Un soir, ils étaient rentrés plus tôt que d’habitude. Le temps pronostiquait une tempête. L’atmosphère, chargée d’électricité, accablait et surexcitait en même temps.

Les enfants, fatigués par la chaleur du jour, luttaient péniblement contre le sommeil.

D’ordinaire, Louise ne les couchait qu’après le départ de Daniel, car elle gardait aussi Juana pendant leur séjour au bord de la mer.

Ce soir-là, elle les envoya reposer de meilleure heure.

— Voyons, chers enfants, leur dit-elle, venez faire votre prière.

Et tous deux, agenouillés devant Louise, les mains jointes sur ses genoux, récitèrent leur prière du soir.

Louise, sans être exagérée dans sa dévotion, était pieuse. Son esprit un peu faible, chez lequel le sentiment dominait la raison, n’était pas affranchi des préjugés religieux. Mais sa piété était douce et élevée comme son âme.

Quand les enfants eurent terminé, elle ajouta avec un accent pénétré :

— Mon Dieu, veuillez que ceux qui nous ont fait du mal ne soient pas punis de leurs fautes, et pardonnez-leur comme nous leur pardonnons.

Daniel, à ces paroles, sentit ses yeux se mouiller.

— Qui donc t’a fait du mal, maman ? s’écria le petit Charlot. Je voudrais bien le savoir, car je ne lui pardonnerais pas du tout.

— Moi non plus, fit Juana, qui répétait ordinairement ce que disait Charlot.

— Voyons, Charlot, si tu avais battu Juana, et si Juana, au lieu de te le rendre, venait t’embrasser, ne serais-tu pas honteux de ta méchanceté et disposé à devenir meilleur ? Eh bien ! mon enfant, la plus belle et la plus terrible vengeance que l’on puisse tirer du méchant, c’est le pardon et la bonté.

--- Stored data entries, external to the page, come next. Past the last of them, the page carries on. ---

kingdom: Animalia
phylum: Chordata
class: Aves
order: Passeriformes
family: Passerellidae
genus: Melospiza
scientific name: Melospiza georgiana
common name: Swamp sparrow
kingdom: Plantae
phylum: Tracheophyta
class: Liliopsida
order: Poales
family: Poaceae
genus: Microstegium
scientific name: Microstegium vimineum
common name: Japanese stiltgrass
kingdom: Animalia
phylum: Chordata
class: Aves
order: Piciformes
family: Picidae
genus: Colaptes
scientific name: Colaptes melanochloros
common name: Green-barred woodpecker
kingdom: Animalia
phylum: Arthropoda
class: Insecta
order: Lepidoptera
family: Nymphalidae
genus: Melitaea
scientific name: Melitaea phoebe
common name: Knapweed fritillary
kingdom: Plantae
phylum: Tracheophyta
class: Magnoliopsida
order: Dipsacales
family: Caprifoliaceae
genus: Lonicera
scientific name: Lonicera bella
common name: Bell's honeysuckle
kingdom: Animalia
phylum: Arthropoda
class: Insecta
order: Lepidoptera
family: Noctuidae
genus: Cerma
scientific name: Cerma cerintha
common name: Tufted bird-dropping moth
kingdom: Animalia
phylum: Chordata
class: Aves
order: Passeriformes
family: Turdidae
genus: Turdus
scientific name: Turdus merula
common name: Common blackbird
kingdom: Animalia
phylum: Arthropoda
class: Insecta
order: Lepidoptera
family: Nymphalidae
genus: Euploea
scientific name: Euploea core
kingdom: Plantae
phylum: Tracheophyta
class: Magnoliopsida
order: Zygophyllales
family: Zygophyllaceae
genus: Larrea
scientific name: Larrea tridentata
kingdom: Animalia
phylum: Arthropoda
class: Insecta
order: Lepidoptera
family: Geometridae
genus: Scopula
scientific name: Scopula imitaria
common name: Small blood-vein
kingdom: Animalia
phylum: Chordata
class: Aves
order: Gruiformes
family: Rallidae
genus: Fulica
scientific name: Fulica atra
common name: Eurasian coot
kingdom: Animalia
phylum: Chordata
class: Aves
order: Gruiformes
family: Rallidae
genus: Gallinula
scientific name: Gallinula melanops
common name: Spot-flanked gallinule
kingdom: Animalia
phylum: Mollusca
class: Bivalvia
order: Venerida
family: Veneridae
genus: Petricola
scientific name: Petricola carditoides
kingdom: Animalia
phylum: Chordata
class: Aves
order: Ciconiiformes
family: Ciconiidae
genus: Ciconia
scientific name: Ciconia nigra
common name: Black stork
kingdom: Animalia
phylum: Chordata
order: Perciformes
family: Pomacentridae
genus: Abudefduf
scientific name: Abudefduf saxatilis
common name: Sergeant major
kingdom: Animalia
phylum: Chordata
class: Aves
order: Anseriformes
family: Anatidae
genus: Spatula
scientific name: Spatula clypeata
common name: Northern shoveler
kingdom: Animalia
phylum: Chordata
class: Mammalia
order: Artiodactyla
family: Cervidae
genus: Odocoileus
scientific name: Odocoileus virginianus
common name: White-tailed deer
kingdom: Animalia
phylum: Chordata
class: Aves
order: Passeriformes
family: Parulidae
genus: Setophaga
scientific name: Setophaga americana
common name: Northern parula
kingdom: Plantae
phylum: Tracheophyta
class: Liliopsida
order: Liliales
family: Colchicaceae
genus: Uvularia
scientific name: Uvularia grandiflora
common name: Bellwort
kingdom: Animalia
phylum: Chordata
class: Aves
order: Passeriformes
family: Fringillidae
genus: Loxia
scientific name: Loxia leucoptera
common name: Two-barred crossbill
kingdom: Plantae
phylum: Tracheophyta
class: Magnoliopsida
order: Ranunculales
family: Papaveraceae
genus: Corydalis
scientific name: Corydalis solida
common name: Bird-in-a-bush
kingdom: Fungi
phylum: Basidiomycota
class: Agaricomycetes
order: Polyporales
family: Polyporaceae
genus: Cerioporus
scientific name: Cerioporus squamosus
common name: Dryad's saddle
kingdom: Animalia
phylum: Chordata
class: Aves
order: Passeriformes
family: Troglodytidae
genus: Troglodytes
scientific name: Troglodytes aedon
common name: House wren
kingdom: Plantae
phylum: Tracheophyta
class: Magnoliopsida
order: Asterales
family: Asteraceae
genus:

— Pourtant, je t’assure, mère, qu’on ne peut pas toujours être bon. Quand on nous frappe, encore passe ; mais quand on nous manque de respect…

— Qui donc vous aurait manqué de respect, monsieur Charlot ? dit en souriant Louise.

— D’abord, qu’est-ce que des bâtards ? demanda l’enfant.

— Pourquoi cette question ?

— C’est qu’aujourd’hui, sur la plage, j’ai entendu une femme qui disait, en nous voyant passer : « Ce sont les petits bâtards, les enfants de cette femme blonde que vous voyez là-bas avec ce monsieur noir. » Alors j’ai demandé au petit pêcheur qui nous ramassait des coquillages ce que c’était que des bâtards. Il m’a répondu : « Ce sont des enfants qu’on méprise, parce que leurs parents ne sont pas mariés ; » et il m’a demandé à son tour si tu étais mariée avec le monsieur noir.

— Et qu’as-tu répondu ? reprit Louise troublée.

— J’ai dit que je connaissais bien papa, que ce n’était pas M. Duclos. Alors il a eu un vilain rire qui m’a mis très-fort en colère, et je n’ai plus voulu répondre à ses questions ni à celles de cette vilaine femme qui était venue nous rejoindre.

— Tu as bien fait, mon enfant.

— Nous ne sommes pas des bâtards, n’est-ce pas, maman ?

— Non, mon enfant.

— Et papa vit toujours ?

— Oui, certainement.

— Il ne nous aime donc pas, qu’il ne vient jamais nous voir ?

— Et maman, dit aussi Juana, vit-elle toujours ?

— Oui, répondit Daniel.

— Je vois bien que tu ne l’aimes pas. Pourquoi ? Est-ce qu’elle t’a fait du mal ?

— Tu sais, Juana, que je t’ai défendu ces questions.

— Eh bien ! moi non plus, je ne l’aime pas. Je me rappelle une belle dame avec de grands yeux qui me faisaient peur, tandis que toi, quoique tu ne sois pas si beau, et qu’on t’appelle le monsieur noir, tu ne m’as jamais fait peur. D’ailleurs, moi, je te trouve beau, petit père, ajouta-t-elle en sautant sur les genoux de Daniel, parce qu’il n’y a personne d’aussi bon que toi ; c’est maman Louise qui le disait hier.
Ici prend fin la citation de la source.